▶ **What you will do**:
A. In the Factor benchmarking text, what eliminates all tuple allocation from within the loop in the tuple-array variant?
B. Transcribe the portion of the Factor benchmarking text between "This version runs" and "the loop completely.", inclusive.

▶ **Document section**:
This version runs in 0.94 seconds; the additional object allocation induces a 3x overhead over mutating the points in place. Now, let's try the same thing with tuple arrays:
TUPLE: point { x float read-only } { y float read-only } ;

TUPLE-ARRAY: point

: tuple-array-benchmark ( -- )
5000 <point-array>
1000 [
[
[ x>> 1+ ] [ y>> 1- ] bi <point>
] map
] times drop ;

For this variant I'm getting runtimes of 0.59 seconds, which is faster than the same code with polymorphic arrays. The reason for the speed boost is that the Factor compiler's escape analysis pass kicks in, eliminating all tuple allocation from within the loop completely.

So to summarize, in order from fastest to slowest,
  • Polymorphic arrays with in-place mutation
  • Tuple arrays with read-only tuples
  • Polymorphic arrays with read-only tuples
  • Tuple arrays with in-place mutation

Finally, a note about benchmarking methodology. Because garbage collection can add an element of unpredictability to benchmarks, I force run the GC to run first:
( scratchpad ) gc [ tuple-array-benchmark ] time
== Running time ==

0.593989 seconds

The combination of a high-level language with efficient abstractions that the compiler knows how to optimize is very powerful. Factor occupies a middle ground between the dynamic languages and systems languages. I want Factor to be a language that you can write an entire application in, even the performance-critical parts. Often you hear that "performance doesn't matter", but outside of a few I/O-bound problem domains, this is false (and even there, you want to heavily optimize your I/O and text processing routines). Very often, people cite some variation of the "80/20 performance rule" (20% of your program runs 80% of the time; adjust percentages to suit your strawman). Of course, the idea is that you can write the 80% in a high level language, dropping down to C for the performance-critical 20%. I think this reasoning is flawed, for two reasons:
  • As my friend Cameron Zwarich likes to point out, very little justification is given for the 80/20 rule itself. For many programs, the performance profile is rather flat, and every indirection, every unnecessary runtime check, and every unnecessary runtime memory allocation adds up to a non-trivial amount of overhead. The "performance bottleneck" myth originated in a survey of Fortran programs which did numerical calculations. For numerics, it is indeed true that most of the runtime is spent in a handful of inner loops; whether or not this is true for ordinary programs is far less clear.

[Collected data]

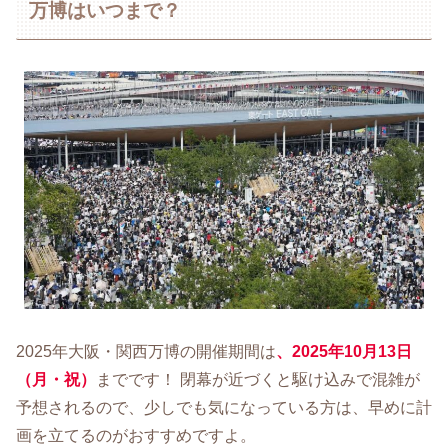
万博はいつまで？
2025年大阪・関西万博の開催期間は
、2025年10月13日
（月・祝）
までです！ 閉幕が近づくと駆け込みで混雑が
予想されるので、少しでも気になっている方は、早めに計
画を立てるのがおすすめですよ。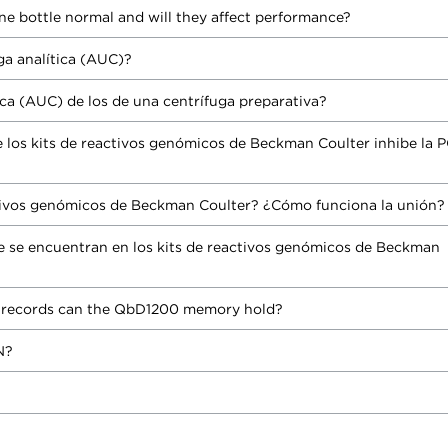
ne bottle normal and will they affect performance?
uga analítica (AUC)?
tica (AUC) de los de una centrífuga preparativa?
los kits de reactivos genómicos de Beckman Coulter inhibe la 
ctivos genómicos de Beckman Coulter? ¿Cómo funciona la unión?
ue se encuentran en los kits de reactivos genómicos de Beckman
s records can the QbD1200 memory hold?
N?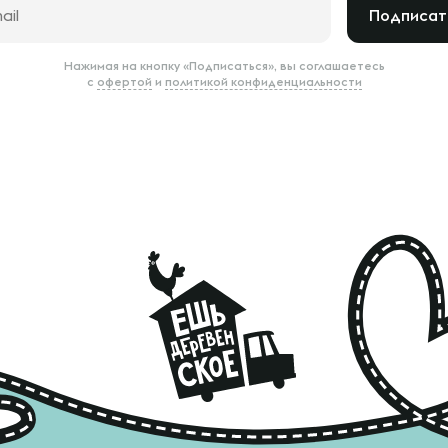
Подписат
Нажимая на кнопку «Подписаться», вы соглашаетесь
с
офертой
и
политикой конфиденциальности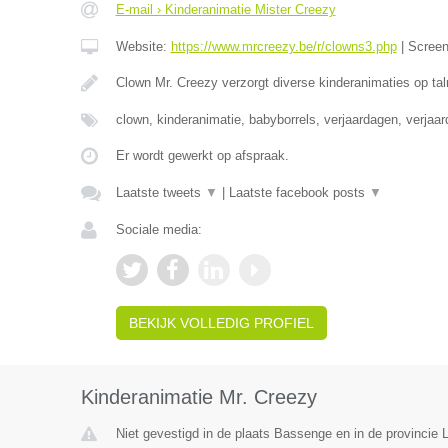
E-mail › Kinderanimatie Mister Creezy
Website:
https://www.mrcreezy.be/r/clowns3.php
|
Scree
Clown Mr. Creezy verzorgt diverse kinderanimaties op tal
clown, kinderanimatie, babyborrels, verjaardagen, verjaa
Er wordt gewerkt op afspraak.
Laatste tweets
▼
|
Laatste facebook posts
▼
Sociale media:
BEKIJK VOLLEDIG PROFIEL
Kinderanimatie Mr. Creezy
Niet gevestigd in de plaats Bassenge en in de provincie L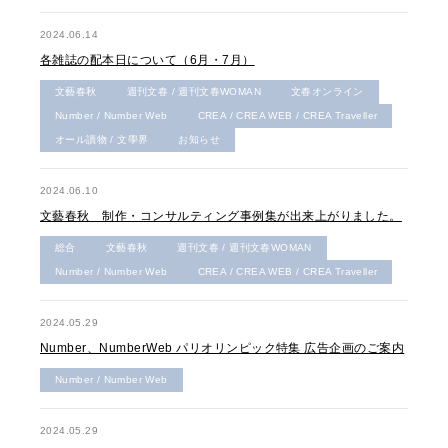
2024.06.14
各雑誌の配本日について（6月・7月）
文藝春秋
週刊文春 / 週刊文春WOMAN
文春オンライン
Number / Number Web
CREA / CREA WEB / CREA Traveller
オール讀物 / 文學界
お知らせ
2024.06.10
文藝春秋 制作・コンサルティング事例集が出来上がりました。
総合
文藝春秋
週刊文春 / 週刊文春WOMAN
Number / Number Web
CREA / CREA WEB / CREA Traveller
2024.05.29
Number、NumberWeb パリオリンピック特集 広告企画のご案内
Number / Number Web
2024.05.29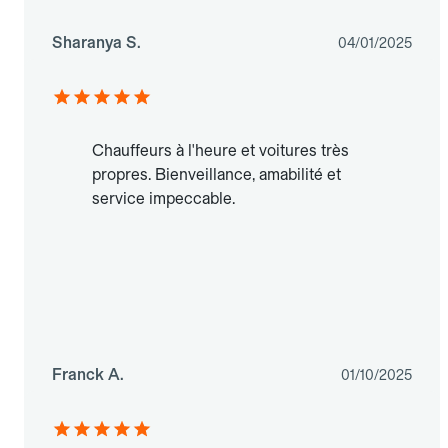
Sharanya S.
04/01/2025
Chauffeurs à l'heure et voitures très
propres. Bienveillance, amabilité et
service impeccable.
Franck A.
01/10/2025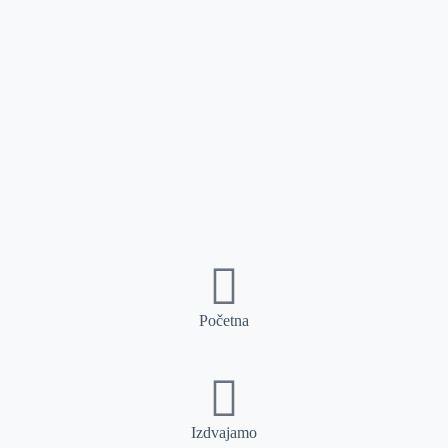
Početna
Izdvajamo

▶ **Numbered responses**:
A. The Factor compiler's escape analysis pass.

B.
This version runs in 0.94 seconds; the additional object allocation induces a 3x overhead over mutating the points in place. Now, let's try the same thing with tuple arrays:
TUPLE: point { x float read-only } { y float read-only } ;

TUPLE-ARRAY: point

: tuple-array-benchmark ( -- )
5000 <point-array>
1000 [
[
[ x>> 1+ ] [ y>> 1- ] bi <point>
] map
] times drop ;

For this variant I'm getting runtimes of 0.59 seconds, which is faster than the same code with polymorphic arrays. The reason for the speed boost is that the Factor compiler's escape analysis pass kicks in, eliminating all tuple allocation from within the loop completely.